When I was talking to Chris, I said, “Wow, you should name the mom Myiesha!” I went into what the meaning of Myiesha is. It’s Arabic, and it means “life’s blessing.” I was totally joking with her. Some months later, she called me and said, “You’ll never guess what happened.” I asked, “What? What happened?” She said, “You’ll see tomorrow on the press release.” They named her Maisha because she didn’t have a name before then. So now Doc McStuffins’ mom’s name is Maisha McStuffins. So that’s kind of cool.
KK: That is way cool.
MT: The reason why she did this was because I said to her, “When you’re a doctor, you are just doing your job, and you don’t really feel like it’s that big of a deal. Nobody really knows what you’re doing because unless you’re in public health or you’re elected, you’re just going into patients’ rooms one by one and you leave. You may or may not remember, and they may not remember you.
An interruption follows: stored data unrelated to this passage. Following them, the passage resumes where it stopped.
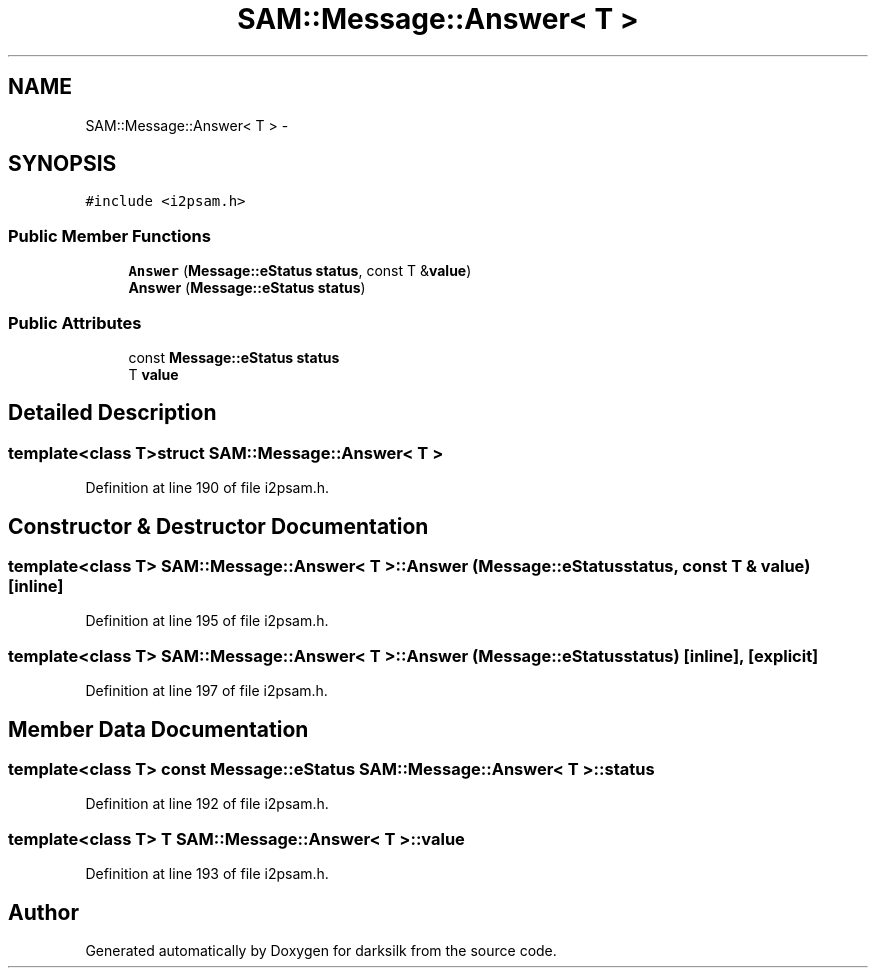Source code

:.TH "SAM::Message::Answer< T >" 3 "Wed Feb 10 2016" "Version 1.0.0.0" "darksilk" \" -*- nroff -*-
.ad l
.nh
.SH NAME
SAM::Message::Answer< T > \- 
.SH SYNOPSIS
.br
.PP
.PP
\fC#include <i2psam\&.h>\fP
.SS "Public Member Functions"

.in +1c
.ti -1c
.RI "\fBAnswer\fP (\fBMessage::eStatus\fP \fBstatus\fP, const T &\fBvalue\fP)"
.br
.ti -1c
.RI "\fBAnswer\fP (\fBMessage::eStatus\fP \fBstatus\fP)"
.br
.in -1c
.SS "Public Attributes"

.in +1c
.ti -1c
.RI "const \fBMessage::eStatus\fP \fBstatus\fP"
.br
.ti -1c
.RI "T \fBvalue\fP"
.br
.in -1c
.SH "Detailed Description"
.PP 

.SS "template<class T>struct SAM::Message::Answer< T >"

.PP
Definition at line 190 of file i2psam\&.h\&.
.SH "Constructor & Destructor Documentation"
.PP 
.SS "template<class T> \fBSAM::Message::Answer\fP< T >::\fBAnswer\fP (\fBMessage::eStatus\fP status, const T & value)\fC [inline]\fP"

.PP
Definition at line 195 of file i2psam\&.h\&.
.SS "template<class T> \fBSAM::Message::Answer\fP< T >::\fBAnswer\fP (\fBMessage::eStatus\fP status)\fC [inline]\fP, \fC [explicit]\fP"

.PP
Definition at line 197 of file i2psam\&.h\&.
.SH "Member Data Documentation"
.PP 
.SS "template<class T> const \fBMessage::eStatus\fP \fBSAM::Message::Answer\fP< T >::status"

.PP
Definition at line 192 of file i2psam\&.h\&.
.SS "template<class T> T \fBSAM::Message::Answer\fP< T >::value"

.PP
Definition at line 193 of file i2psam\&.h\&.

.SH "Author"
.PP 
Generated automatically by Doxygen for darksilk from the source code\&.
You just go on about your day.”
When this happened, I told her, “Wow, this is a great honor.” She said, “Myiesha, until I met you, I just wrote children’s cartoons, and that’s not really that significant. You helped put into perspective exactly what I was trying to do, working with me, showing me that the work that I do does change minds. It does set up a society to do better, starting with the children.” She said, “That was the hat tip. That’s why I named her after you.”
KK: What’s the Artemis Medical Society?
MT: Some people I knew from medical school or residency and a few that I had met along the way when I was doing the collages recruited me, and we formed this nonprofit organization. We got it all organized, added members, and came up with bylaws. This was a big deal because we’re doctors. We don’t know anything about nonprofits: how to run them, how to deal with the taxes, what we needed, etc. It seemed like overnight we had 5,000 people in this Facebook group.
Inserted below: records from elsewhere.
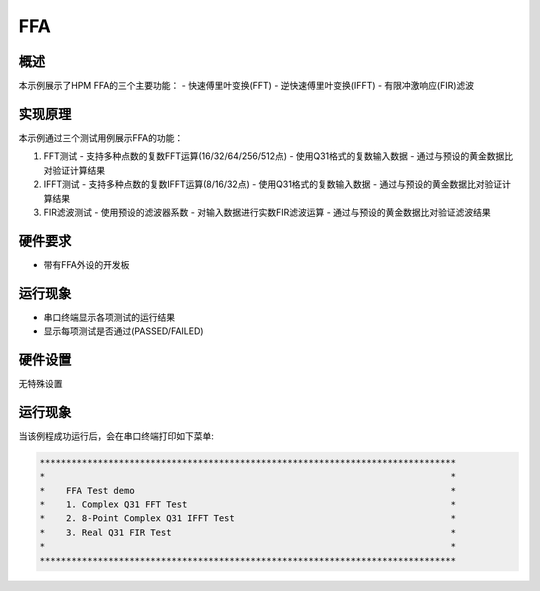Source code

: .. _ffa:

FFA
======

概述
------
本示例展示了HPM FFA的三个主要功能：
- 快速傅里叶变换(FFT)
- 逆快速傅里叶变换(IFFT)
- 有限冲激响应(FIR)滤波

实现原理
------------
本示例通过三个测试用例展示FFA的功能：

1. FFT测试
   - 支持多种点数的复数FFT运算(16/32/64/256/512点)
   - 使用Q31格式的复数输入数据
   - 通过与预设的黄金数据比对验证计算结果

2. IFFT测试
   - 支持多种点数的复数IFFT运算(8/16/32点)
   - 使用Q31格式的复数输入数据
   - 通过与预设的黄金数据比对验证计算结果

3. FIR滤波测试
   - 使用预设的滤波器系数
   - 对输入数据进行实数FIR滤波运算
   - 通过与预设的黄金数据比对验证滤波结果

硬件要求
------------
- 带有FFA外设的开发板

运行现象
------------
- 串口终端显示各项测试的运行结果
- 显示每项测试是否通过(PASSED/FAILED)

硬件设置
------------

无特殊设置

运行现象
------------

当该例程成功运行后，会在串口终端打印如下菜单:


.. code-block:: console

   *******************************************************************************
   *                                                                             *
   *    FFA Test demo                                                            *
   *    1. Complex Q31 FFT Test                                                  *
   *    2. 8-Point Complex Q31 IFFT Test                                         *
   *    3. Real Q31 FIR Test                                                     *
   *                                                                             *
   *******************************************************************************

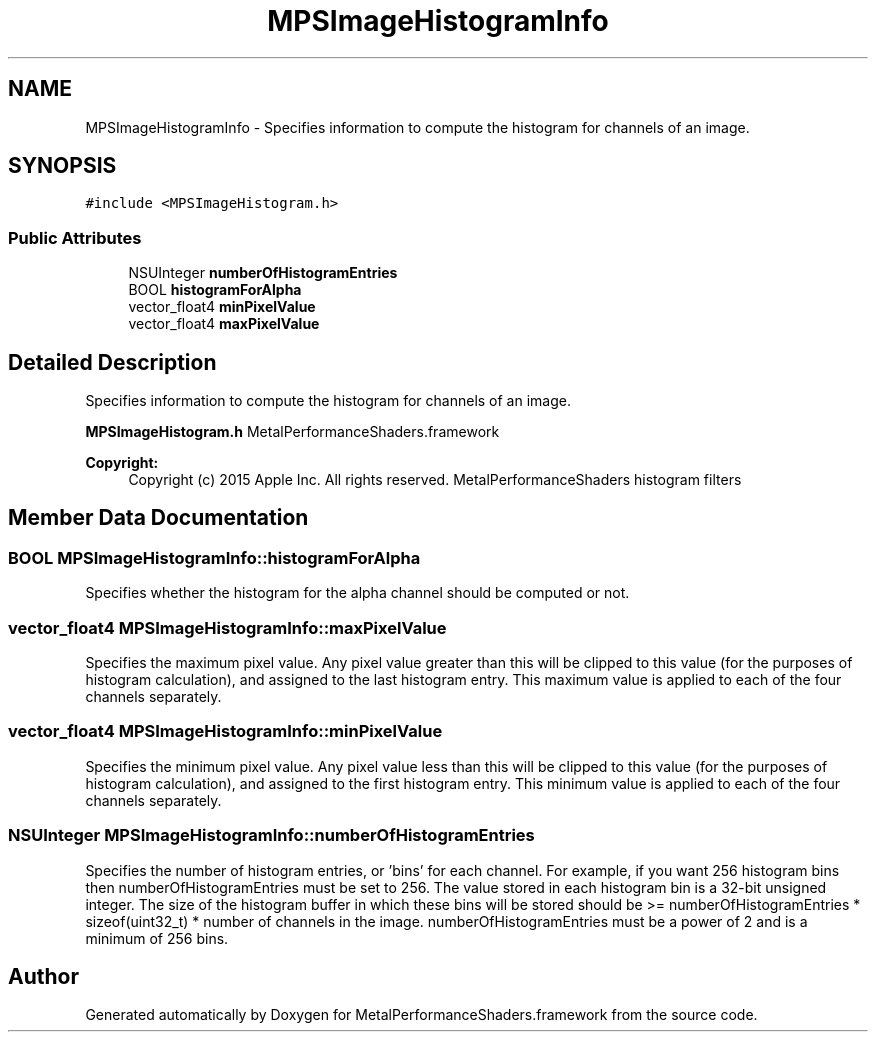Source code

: .TH "MPSImageHistogramInfo" 3 "Sat May 12 2018" "Version MetalPerformanceShaders-116" "MetalPerformanceShaders.framework" \" -*- nroff -*-
.ad l
.nh
.SH NAME
MPSImageHistogramInfo \- Specifies information to compute the histogram for channels of an image\&.  

.SH SYNOPSIS
.br
.PP
.PP
\fC#include <MPSImageHistogram\&.h>\fP
.SS "Public Attributes"

.in +1c
.ti -1c
.RI "NSUInteger \fBnumberOfHistogramEntries\fP"
.br
.ti -1c
.RI "BOOL \fBhistogramForAlpha\fP"
.br
.ti -1c
.RI "vector_float4 \fBminPixelValue\fP"
.br
.ti -1c
.RI "vector_float4 \fBmaxPixelValue\fP"
.br
.in -1c
.SH "Detailed Description"
.PP 
Specifies information to compute the histogram for channels of an image\&. 

\fBMPSImageHistogram\&.h\fP  MetalPerformanceShaders\&.framework
.PP
\fBCopyright:\fP
.RS 4
Copyright (c) 2015 Apple Inc\&. All rights reserved\&.  MetalPerformanceShaders histogram filters 
.RE
.PP

.SH "Member Data Documentation"
.PP 
.SS "BOOL MPSImageHistogramInfo::histogramForAlpha"
Specifies whether the histogram for the alpha channel should be computed or not\&. 
.SS "vector_float4 MPSImageHistogramInfo::maxPixelValue"
Specifies the maximum pixel value\&. Any pixel value greater than this will be clipped to this value (for the purposes of histogram calculation), and assigned to the last histogram entry\&. This maximum value is applied to each of the four channels separately\&. 
.SS "vector_float4 MPSImageHistogramInfo::minPixelValue"
Specifies the minimum pixel value\&. Any pixel value less than this will be clipped to this value (for the purposes of histogram calculation), and assigned to the first histogram entry\&. This minimum value is applied to each of the four channels separately\&. 
.SS "NSUInteger MPSImageHistogramInfo::numberOfHistogramEntries"
Specifies the number of histogram entries, or 'bins' for each channel\&. For example, if you want 256 histogram bins then numberOfHistogramEntries must be set to 256\&. The value stored in each histogram bin is a 32-bit unsigned integer\&. The size of the histogram buffer in which these bins will be stored should be >= numberOfHistogramEntries * sizeof(uint32_t) * number of channels in the image\&. numberOfHistogramEntries must be a power of 2 and is a minimum of 256 bins\&. 

.SH "Author"
.PP 
Generated automatically by Doxygen for MetalPerformanceShaders\&.framework from the source code\&.
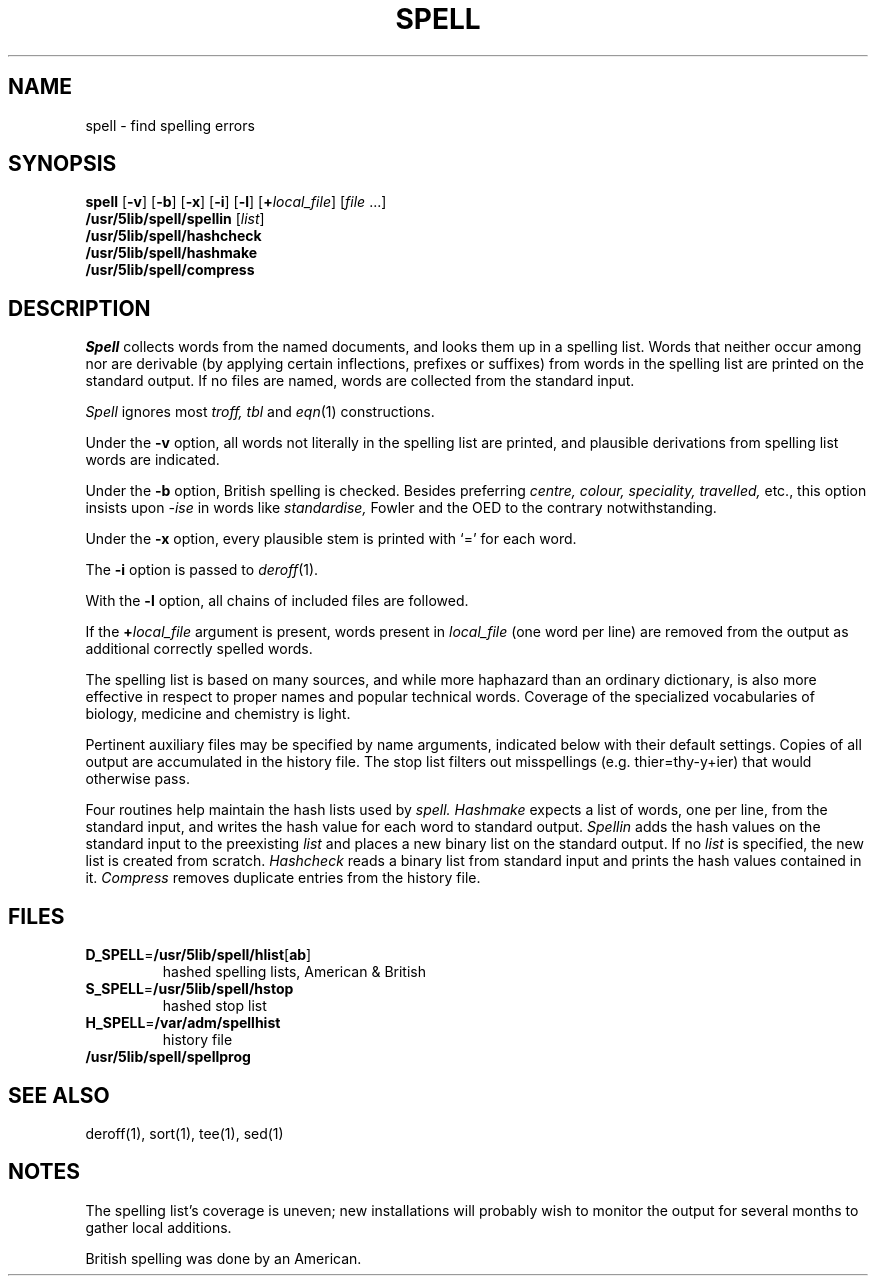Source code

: .\"
.\" Sccsid @(#)spell.1	2.2 (gritter) 6/22/05
.\" Derived from spell(1), Unix 7th edition:
.\" Copyright(C) Caldera International Inc. 2001-2002. All rights reserved.
.\"
.\" SPDX-Licence-Identifier: Caldera
.\"
.TH SPELL 1 "6/22/05" "Heirloom Toolchest" "User Commands"
.SH NAME
spell \- find spelling errors
.SH SYNOPSIS
\fBspell\fR [\fB\-v\fR] [\fB\-b\fR] [\fB\-x\fR] [\fB\-i\fR] [\fB\-l\fR]
[\fB+\fIlocal_file\fR] [\fIfile\fR\ ...]
.br
\fB/usr/5lib/spell/spellin\fR [\fIlist\fR]
.br
\fB/usr/5lib/spell/hashcheck\fR
.br
\fB/usr/5lib/spell/hashmake\fR
.br
\fB/usr/5lib/spell/compress\fR
.SH DESCRIPTION
.I Spell
collects words from the named documents,
and looks them up in a spelling list.
Words that neither occur among nor are derivable
(by applying certain inflections,
prefixes or suffixes) from words in the spelling list
are printed on the standard output.
If no files are named,
words are collected from the standard input.
.PP
.I Spell
ignores most
.I troff,
.I tbl
and
.IR  eqn (1)
constructions.
.PP
Under the
.B \-v
option, all words not literally in the spelling list are printed,
and plausible derivations from spelling list words are indicated.
.PP
Under the 
.B \-b
option, British spelling is checked.
Besides preferring
.ft I
centre, colour, speciality, travelled,
.ft R
etc.,
this option insists upon
.I -ise
in words like
.I standardise,
Fowler and the OED to the contrary
notwithstanding.
.PP
Under the 
.B \-x
option, every plausible stem is printed with `=' for each word.
.PP
The
.B \-i
option is passed to
.IR deroff (1).
.PP
With the
.B \-l
option, all chains of included files are followed.
.PP
If the \fB+\fIlocal_file\fR argument is present,
words present in \fIlocal_file\fR (one word per line)
are removed from the output as additional correctly spelled words.
.PP
The spelling list is based on many sources,
and while more haphazard than an ordinary
dictionary, is also more effective in respect to
proper names and popular technical words.
Coverage of
the specialized vocabularies of biology,
medicine and chemistry is light.
.PP
Pertinent auxiliary files may be specified by
name arguments, indicated below with their
default settings.
Copies of all output
are accumulated in the history file.
The stop list filters out misspellings (e.g. thier=thy\-y+ier)
that would otherwise pass.
.PP
Four routines help maintain the hash lists used by
.I spell.
.I Hashmake
expects a list of words, one per line,
from the standard input,
and writes the hash value for each word
to standard output.
.I Spellin
adds the hash values on the standard input to the
preexisting
.I list
and places a new binary list on the standard output.
If no 
.I list
is specified, the new list is created from scratch.
.I Hashcheck
reads a binary list from standard input
and prints the hash values contained in it.
.I Compress
removes duplicate entries from the history file.
.SH FILES
.TP
\fBD_SPELL\fR=\fB/usr/5lib/spell/hlist\fR[\fBab\fR]
hashed spelling lists, American & British
.TP
\fBS_SPELL\fR=\fB/usr/5lib/spell/hstop\fR
hashed stop list
.TP
\fBH_SPELL\fR=\fB/var/adm/spellhist\fR
history file
.TP
.B /usr/5lib/spell/spellprog
.SH "SEE ALSO"
deroff(1),
sort(1),
tee(1),
sed(1)
.SH NOTES
The spelling list's coverage is uneven;
new installations will probably wish to 
monitor the output for several months to gather
local additions.
.sp
British spelling was done by an American.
KK: What is the mission of the Artemis Medical Society?
MT: What we aim to do is nurture and support a global community of women of color, wherever they are. It’s not really “sciency;” it’s more touchy-feely. We had a conference where we brought in people to talk about work-life balance and about not feeling alone.
In my group, I’m always the only black person. I might be one of two women, and then everybody else is a white guy. Maybe there are some Asian men, but there are not many women. There are not any black people. In our professional life, you are typically the only one, and when you’re the only one, you’re very isolated.
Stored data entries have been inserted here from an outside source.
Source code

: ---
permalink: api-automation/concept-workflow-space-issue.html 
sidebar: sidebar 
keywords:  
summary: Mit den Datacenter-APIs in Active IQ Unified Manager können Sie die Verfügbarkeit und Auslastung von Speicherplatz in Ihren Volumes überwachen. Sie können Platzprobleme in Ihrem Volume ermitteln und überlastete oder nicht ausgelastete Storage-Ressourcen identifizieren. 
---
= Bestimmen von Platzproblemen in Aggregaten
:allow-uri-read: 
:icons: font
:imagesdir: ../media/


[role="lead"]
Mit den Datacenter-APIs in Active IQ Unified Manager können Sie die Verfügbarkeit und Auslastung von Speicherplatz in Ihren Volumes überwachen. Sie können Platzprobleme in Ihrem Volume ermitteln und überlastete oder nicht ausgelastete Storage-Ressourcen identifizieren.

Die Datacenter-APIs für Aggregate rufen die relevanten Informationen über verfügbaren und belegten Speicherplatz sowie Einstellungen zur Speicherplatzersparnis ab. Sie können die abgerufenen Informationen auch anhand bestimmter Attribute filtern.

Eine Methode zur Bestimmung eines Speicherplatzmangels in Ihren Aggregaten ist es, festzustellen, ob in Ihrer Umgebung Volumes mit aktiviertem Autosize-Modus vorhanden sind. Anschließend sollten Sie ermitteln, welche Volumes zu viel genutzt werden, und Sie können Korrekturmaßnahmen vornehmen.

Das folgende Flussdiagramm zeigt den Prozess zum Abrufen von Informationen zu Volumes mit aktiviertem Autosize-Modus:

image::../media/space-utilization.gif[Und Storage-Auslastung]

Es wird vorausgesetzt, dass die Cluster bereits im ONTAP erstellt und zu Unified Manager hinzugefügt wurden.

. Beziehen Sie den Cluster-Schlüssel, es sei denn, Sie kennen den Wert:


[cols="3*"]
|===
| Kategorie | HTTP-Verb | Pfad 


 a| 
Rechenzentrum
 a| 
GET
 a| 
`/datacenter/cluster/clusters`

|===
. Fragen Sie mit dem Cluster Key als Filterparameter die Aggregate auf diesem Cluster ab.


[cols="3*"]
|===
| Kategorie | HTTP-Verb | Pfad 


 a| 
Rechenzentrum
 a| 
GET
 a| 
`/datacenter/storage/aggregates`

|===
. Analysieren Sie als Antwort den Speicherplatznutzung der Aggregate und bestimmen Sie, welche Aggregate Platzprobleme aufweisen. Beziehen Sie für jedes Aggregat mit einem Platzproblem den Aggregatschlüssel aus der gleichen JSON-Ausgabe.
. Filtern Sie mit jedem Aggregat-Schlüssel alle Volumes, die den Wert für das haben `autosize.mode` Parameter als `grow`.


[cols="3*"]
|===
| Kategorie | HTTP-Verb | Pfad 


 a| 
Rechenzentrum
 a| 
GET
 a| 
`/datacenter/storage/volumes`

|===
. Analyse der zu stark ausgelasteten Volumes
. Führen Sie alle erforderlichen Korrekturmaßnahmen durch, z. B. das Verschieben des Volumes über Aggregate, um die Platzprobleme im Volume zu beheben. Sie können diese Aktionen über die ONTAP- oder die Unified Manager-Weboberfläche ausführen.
I’m big on education now because I homeschool my kids. You want them to be able to dream. With Artemis, we have a pilot program in the Fort Worth unified schools in the gifted and talented pullout where we have our women go and talk about what it’s like to be a doctor. The image of seeing somebody that looks like you or somebody that doesn’t look like you in the role changes perceptions. The work we are doing is great. Other schools around the country have been contacting us, but this is still a pilot program.
KK: That sounds exciting. I am honored to have you as a colleague and see the wonderful things that you’re doing, not just within emergency medicine and to advance emergency medicine but with a much larger social agenda that is important for all of us.